Andrino e a Lagoa – um antigo caso de Amor! Texto por Fernando Teixeira

Quem hoje circula pelas movimentadas ruas e avenidas do distrito da Lagoa da Conceição nem imagina que um dia aquele foi um local distante e de difícil acesso. Retratado de forma magistral nos versos do poeta Zininho, este pedaço encantado da Ilha de Santa Catarina guarda histórias e segredos que só seus moradores mais antigos ainda conseguem conservar em suas lembranças.
Local onde nasceu Edson Andrino e onde funcionava a venda da família Oliveira - Foto Fernando Teixeira.

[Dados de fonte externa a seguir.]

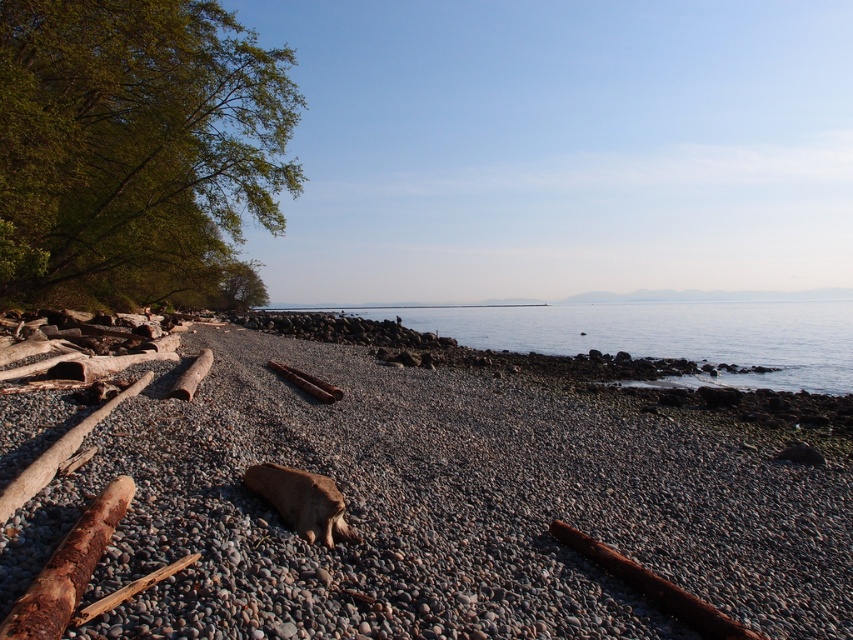
Question: Is the position of green leafy tree at upper left less distant than that of clear water at center?

Choices:
 (A) no
 (B) yes

Answer: (B)

Question: Is smooth pebbles at center above brown rough log at lower left?

Choices:
 (A) no
 (B) yes

Answer: (A)

Question: Considering the real-world distances, which object is closest to the brown rough log at lower left?

Choices:
 (A) smooth pebbles at center
 (B) clear water at center
 (C) green matte tree at upper left

Answer: (A)

Question: Can you confirm if green leafy tree at upper left is wider than clear water at center?

Choices:
 (A) no
 (B) yes

Answer: (A)

Question: Which object appears farthest from the camera in this image?

Choices:
 (A) green matte tree at upper left
 (B) brown rough log at lower left
 (C) clear water at center
 (D) green leafy tree at upper left

Answer: (A)

Question: Among these points, which one is farthest from the camera?

Choices:
 (A) (51, 596)
 (B) (221, 276)
 (C) (132, 106)
 (D) (665, 308)

Answer: (D)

Aos 79 anos, Edson Andrino de Oliveira, um dos mais conhecidos filhos da localidade, mantém-se visceralmente ligado às coisas que acontecem nesse lugar que o viu nascer, crescer e desenvolver-se. Andrino recorda que na infância não existiam estradas calçadas que ligassem aquela comunidade ao centro da cidade. Carroças puxadas por animais eram os veículos mais utilizados para vencer a “longa” distância que separava esses dois pontos do território ilhéu.

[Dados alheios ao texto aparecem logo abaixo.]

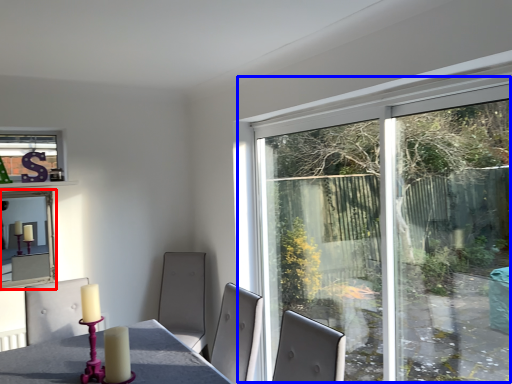
Question: Which object is further to the camera taking this photo, window screen (highlighted by a red box) or window (highlighted by a blue box)?

Choices:
 (A) window screen
 (B) window

Answer: (A)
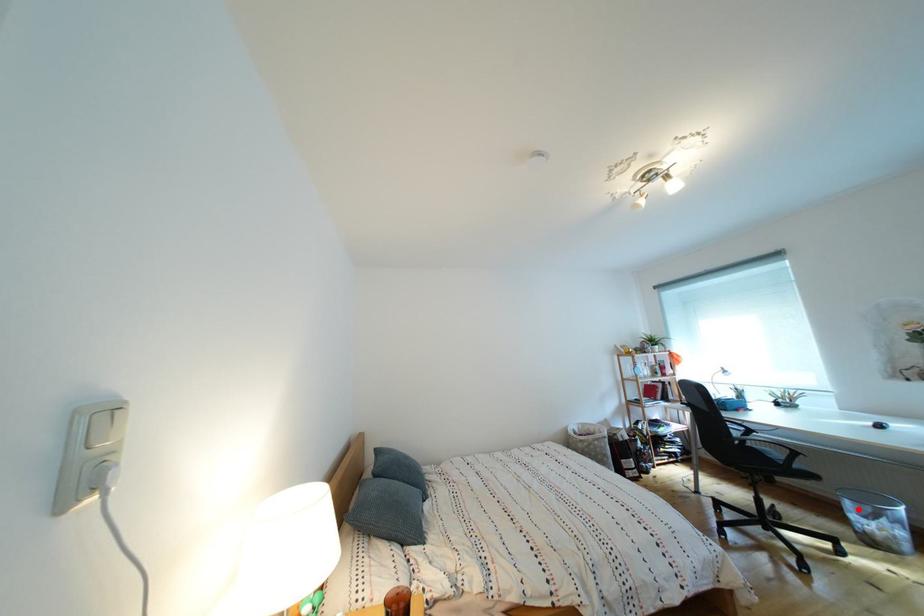
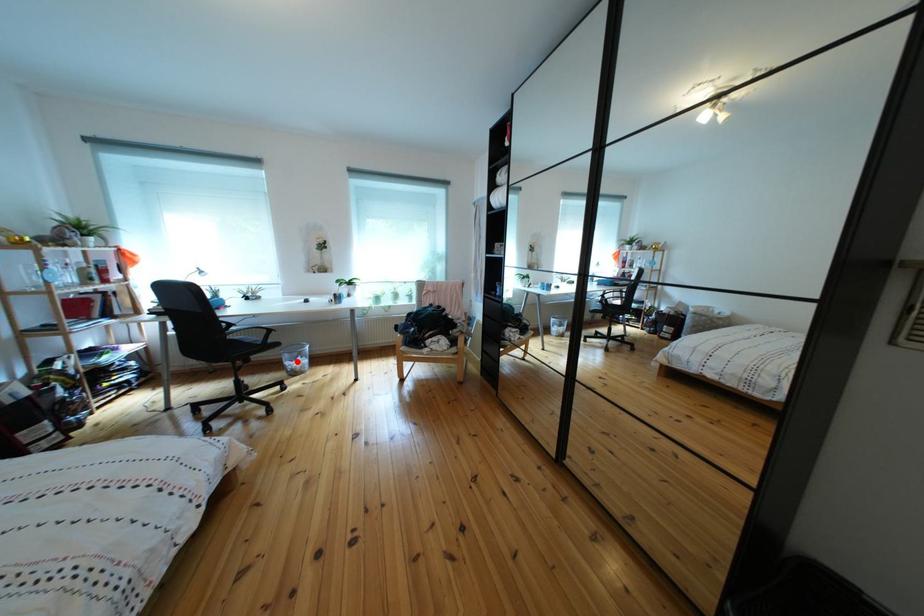
I am providing you with two images of the same scene from different viewpoints. A red point is marked on the first image and another point is marked on the second image. Are the points marked in image1 and image2 representing the same 3D position?

Yes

Foi numa dessas que fez suas primeiras viagens ao mercado público municipal, no intuito de comprar mercadorias que seriam revendidas no armazém da família, o primeiro a ser instalado pelas bandas da Lagoa. Ao contrário do que muitos imaginam, não era a pesca a atividade mais praticada na região. A produção de hortifrutigranjeiros tinha destaque na economia local. Frutas como melancia, abacate, banana, uva, jambo e café, além de verduras e legumes, eram produzidos em larga escala, e todo o excedente era comercializado, gerando renda aos inúmeros agricultores que ali se instalaram.

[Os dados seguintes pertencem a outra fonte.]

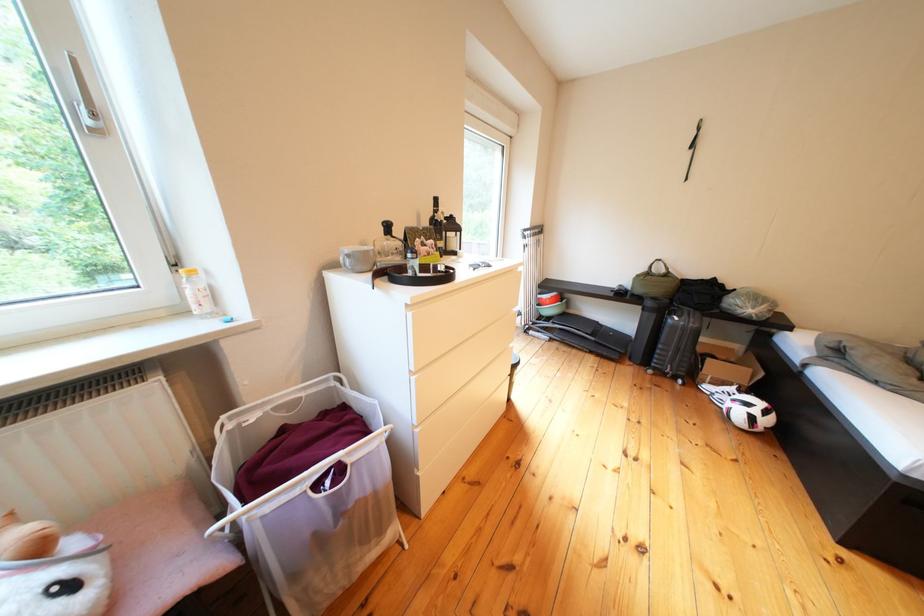
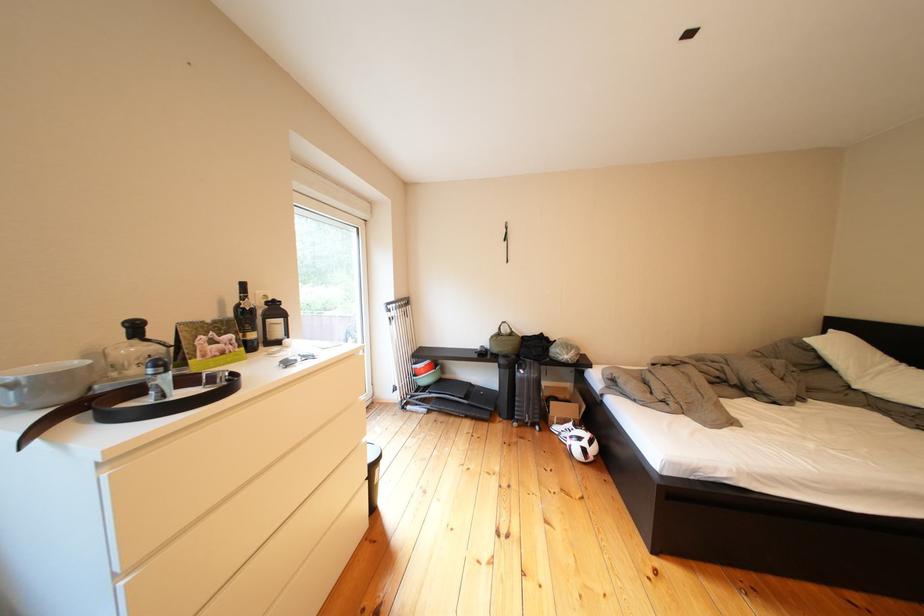
Find the pixel in the second image that matches point (723, 392) in the first image.

(570, 432)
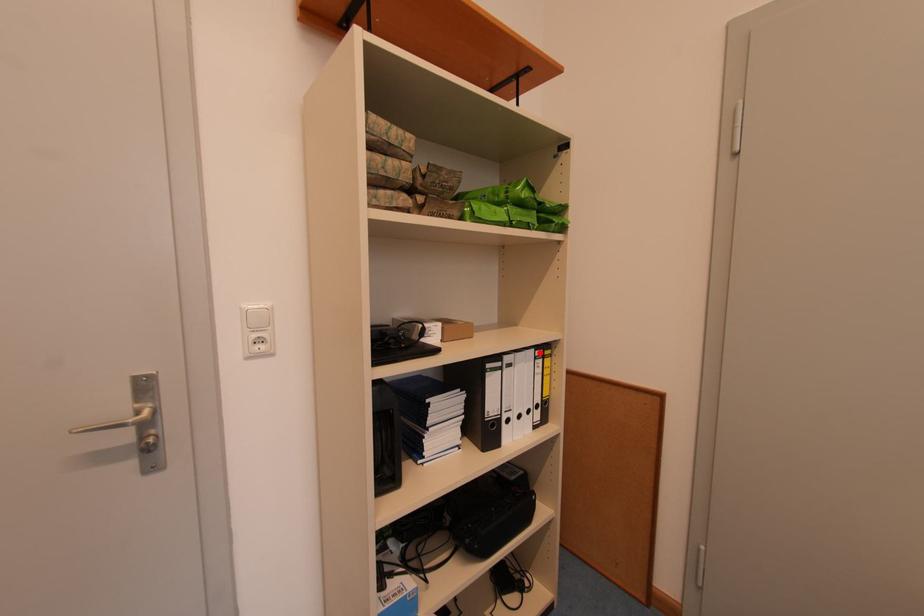
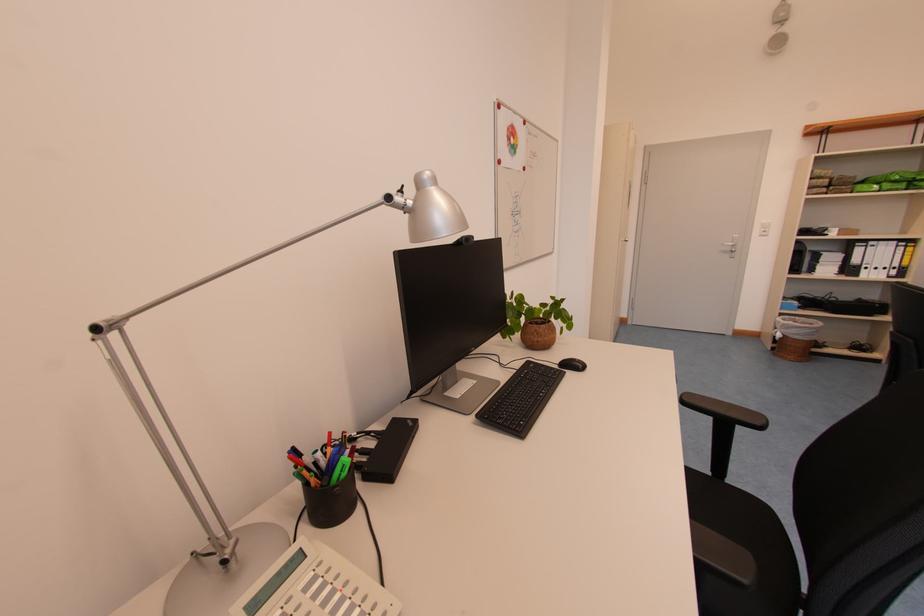
Locate, in the second image, the point that corresponds to the highlighted location in the first image.

(903, 245)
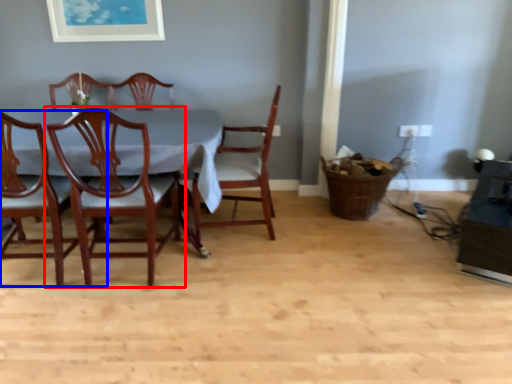
Question: Which point is closer to the camera, chair (highlighted by a red box) or chair (highlighted by a blue box)?

Choices:
 (A) chair
 (B) chair

Answer: (B)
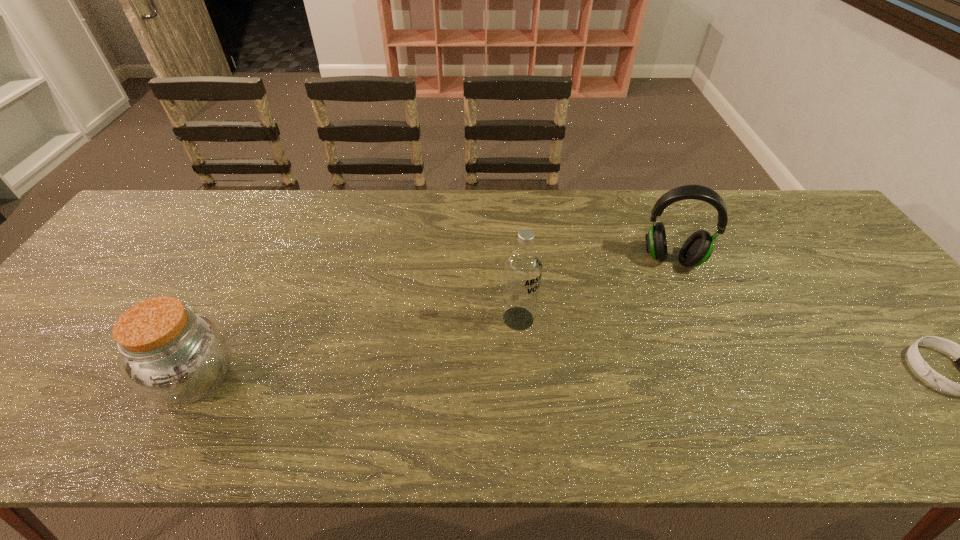
Locate an element on the screen. The image size is (960, 540). vacant area that lies between the jar and the farthest object is located at coordinates (434, 319).

Identify the location of unoccupied area between the leftmost object and the third object from left to right. The height and width of the screenshot is (540, 960). (434, 319).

Pesca de tarrafa próximo a ponte que liga as duas partes da Lagoa - Foto Arquivo Edson Andrino.
Edson também faz questão de ressaltar a grande quantidade de engenhos existentes na Lagoa. Segundo ele, eram mais de dez espalhados pelo território, produzindo, sobretudo, a farinha de mandioca, que também era levada para ser comercializada nos armazéns do mercado público.
Ainda muito jovem, Andrino passou a frequentar o Colégio Catarinense, localizado no centro da capital. Queria mesmo era ser pescador, mas sua mãe, dona Ruth, que era professora, não abria mão de que os filhos estudassem a fim de que pudessem conquistar um futuro promissor. A precariedade das estradas existentes à época não permitia que retornasse todos os dias para a casa dos pais e a solução encontrada foi o internato existente na instituição.
Por ali permaneceu dois anos, sendo que mais tarde passou a se hospedar em casas de amigos, como as das famílias Filomeno e Amin. Nesse período o pai, Andrino Adrião, comprou seu primeiro caminhão. Conduzi-lo com segurança em dias de chuva, pelas perigosas curvas do morro do padre doutor, ou das sete voltas, como é conhecido, constituía-se uma tarefa bastante complicada. Era preciso colocar correntes em todos os rodados, a fim de evitar derrapagens e indesejáveis acidentes.
O primeiro caminhão comprado Por Andrino Adrião de Oliveira - Foto Arquivo Edson Andrino.
Mais tarde, já cursando Economia e Direito, concomitantemente, Edson ingressou no movimento estudantil. Eram tempos difíceis, de uma ditadura militar que havia se instalado no país. Chegou a ser preso algumas vezes. Lembra que em 1968, após ser detido num congresso da UNE em Ibiúna, interior de São Paulo, e de ter ficado trancafiado no presídio Tiradentes por alguns dias, foi trazido de volta a Florianópolis num desses caminhões de transporte de animais.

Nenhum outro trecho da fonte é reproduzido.